Thomas Heyward, Jr.
b.28 Jul 1746 Old House, Granville, South Carolina, United States
d.6 Mar 1802 Old House, Granville, South Carolina, United States
m. 20 Apr 1773
Facts and Events
He was born in St. Luke's Parish (now known as Jasper County), South Carolina and educated at home, then traveled to England to study law where he was a member of the Honourable Society of the Middle Temple. He was elected to the Continental Congress in 1775 and signed the Declaration of Independence in 1776.
Heyward returned to South Carolina in 1778 to serve as a judge. In command of a militia force, he was taken prisoner by the British during the siege of Charleston. He continued to serve as a judge after the war, retiring from the bench in 1798.
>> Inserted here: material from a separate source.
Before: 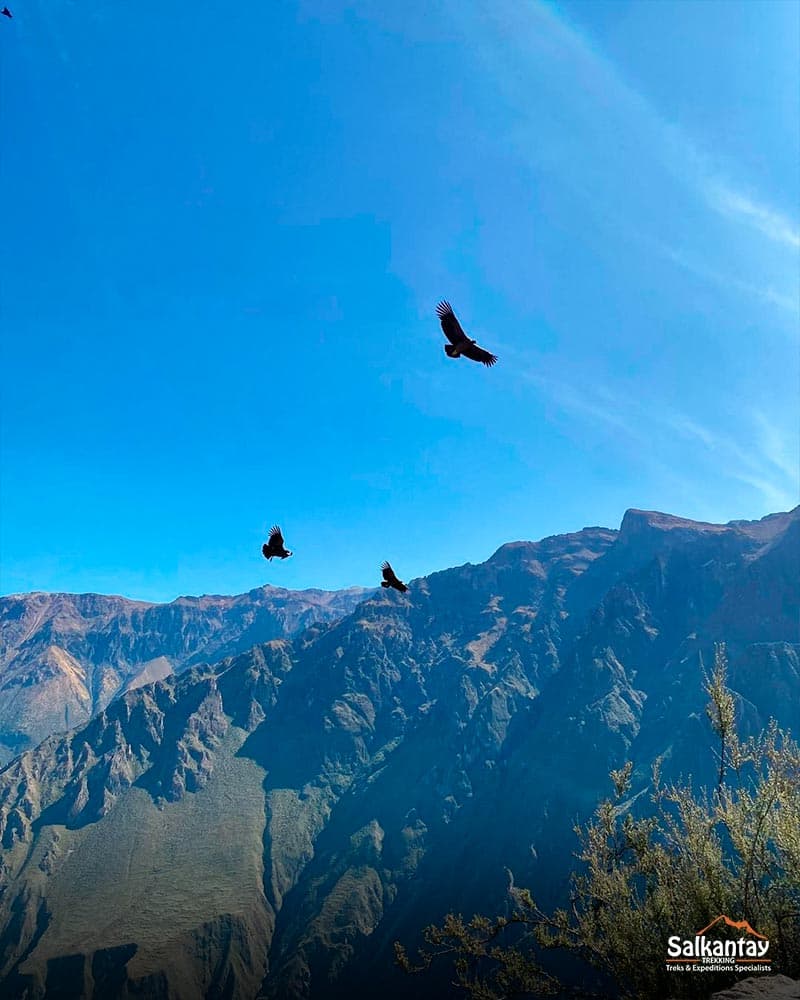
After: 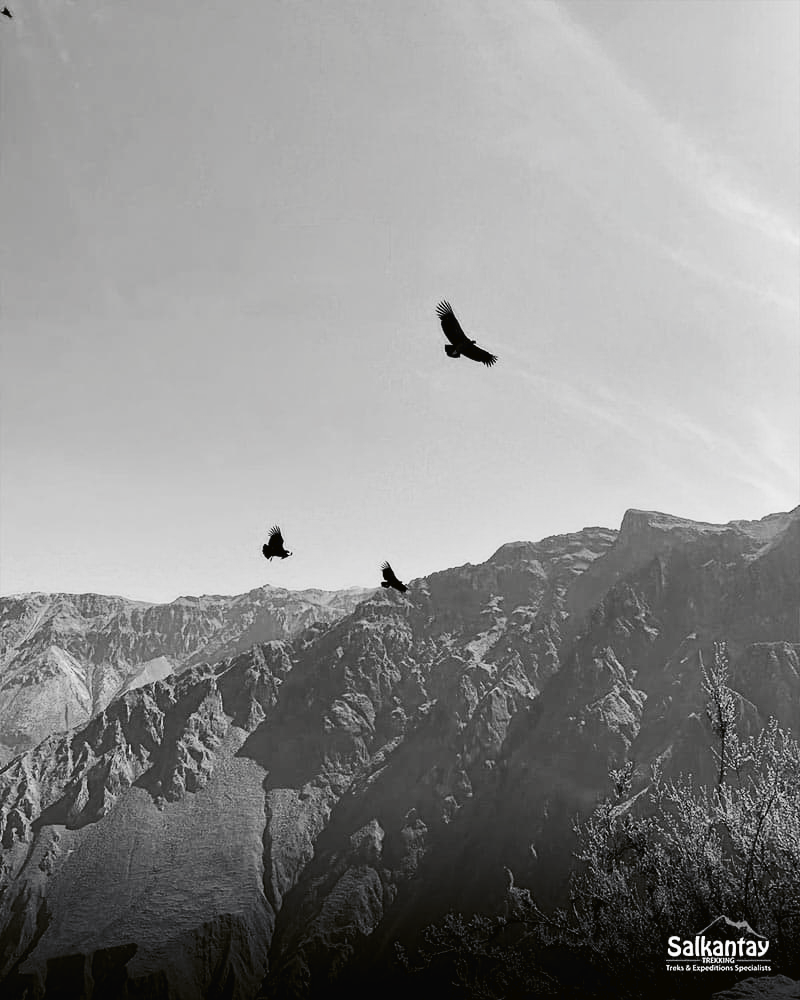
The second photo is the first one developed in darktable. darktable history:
tone curve: curves: ch0 [(0, 0) (0.003, 0.016) (0.011, 0.016) (0.025, 0.016) (0.044, 0.016) (0.069, 0.016) (0.1, 0.026) (0.136, 0.047) (0.177, 0.088) (0.224, 0.14) (0.277, 0.2) (0.335, 0.276) (0.399, 0.37) (0.468, 0.47) (0.543, 0.583) (0.623, 0.698) (0.709, 0.779) (0.801, 0.858) (0.898, 0.929) (1, 1)], preserve colors none
color look up table: target L [86.7, 85.98, 78.43, 66.24, 58.38, 58.64, 57.61, 39.07, 26.21, 17.37, 200.55, 84.56, 79.88, 75.88, 66.24, 66.62, 65.11, 55.02, 54.5, 50.96, 45.89, 39.07, 35.51, 17.06, 22.62, 10.27, 95.84, 87.05, 63.22, 69.98, 71.84, 57.35, 63.6, 64.36, 54.24, 45.09, 23.22, 27.98, 28.27, 22.62, 7.247, 9.263, 91.29, 78.07, 65.11, 64.74, 63.22, 36.15, 7.247], target a [-0.001, -0.001, 0, 0, 0.001 ×4, 0, 0.001, 0, -0.001, 0 ×5, 0.001 ×6, 0, 0.001, 0, -0.002, 0, 0.001, -0.001, 0, 0.001, 0, 0, 0.001 ×6, -0.936, 0, 0, -0.001, 0, 0, 0.001, 0, -0.936], target b [0.023, 0.002, 0.001, 0.002, -0.004, -0.005, -0.004, -0.005, -0.002, -0.004, 0, 0.002, 0.001, 0.001, 0.002, 0.002, 0.002, -0.005, -0.004, -0.005, -0.005, -0.005, -0.006, 0.002, -0.002, -0.003, 0.024, 0.001, -0.004, 0.002, 0.002, -0.005, 0.002, 0.002, -0.005, -0.005, -0.004, -0.002, -0.005, -0.002, 11.55, -0.001, 0, 0.022, 0.002, 0.002, -0.004, -0.001, 11.55], num patches 49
Some sources claim that Heyward had a daughter by one of his slaves, who subsequently had a child with a young white man from a wealthy family. The family forced the couple to give up the child for adoption. That child ultimately became Congressman Thomas E. Miller, a light-skinned black man active in civil rights in the post-war South.
Heyward's granddaughter Elizabeth Mathews Heyward married South Carolina governor James Hamilton. Hamilton in turn was the nephew of another South Carolina signer of the Declaration, Thomas Lynch, Jr.